Stored entries:
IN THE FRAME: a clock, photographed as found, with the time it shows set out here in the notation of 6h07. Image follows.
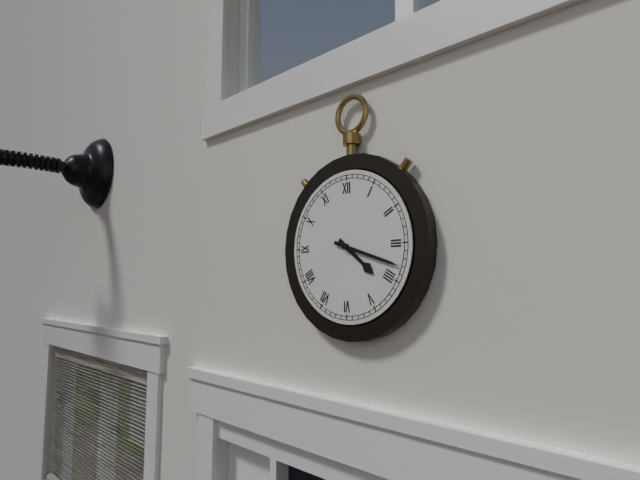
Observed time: 4h18
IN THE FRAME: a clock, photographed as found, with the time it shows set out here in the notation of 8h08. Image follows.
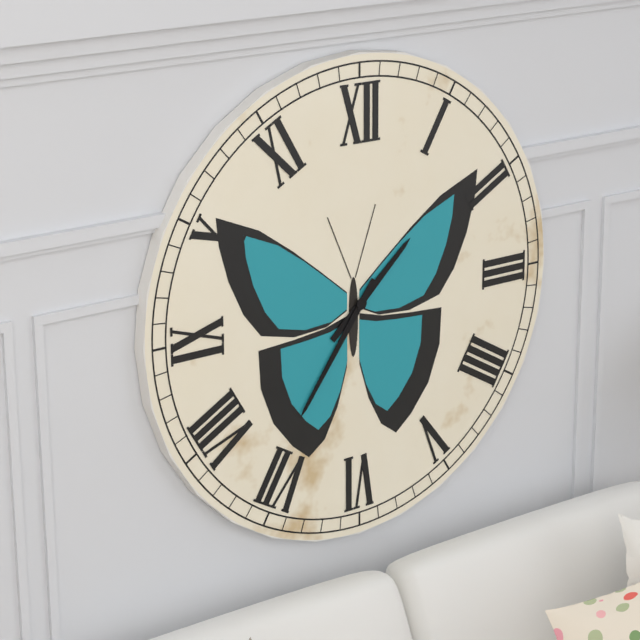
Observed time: 1h36
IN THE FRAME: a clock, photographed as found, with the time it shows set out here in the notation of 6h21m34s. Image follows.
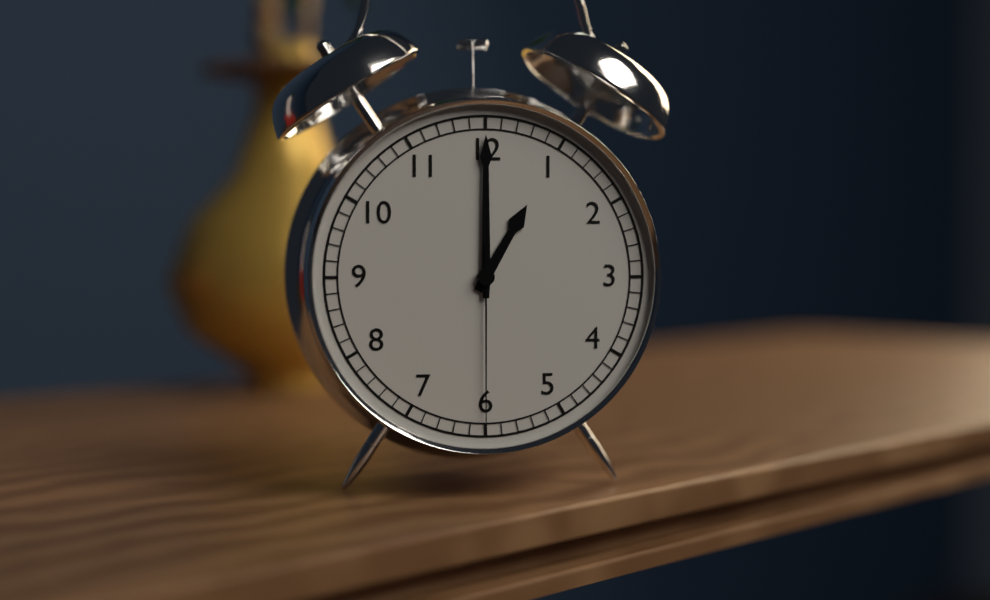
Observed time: 1h00m30s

> _Problem details_:
Put every line of the rows above into a Markdown table with two columns, Number and Line, and number each line in order. Leave out blank lines and the pictures.

> _Solution to this task_:
| Number | Line |
|---|---|
| 1 | IN THE FRAME: a clock, photographed as found, with the time it shows set out here in the notation of 6h07. Image follows. |
| 2 | Observed time: 4h18 |
| 3 | IN THE FRAME: a clock, photographed as found, with the time it shows set out here in the notation of 8h08. Image follows. |
| 4 | Observed time: 1h36 |
| 5 | IN THE FRAME: a clock, photographed as found, with the time it shows set out here in the notation of 6h21m34s. Image follows. |
| 6 | Observed time: 1h00m30s |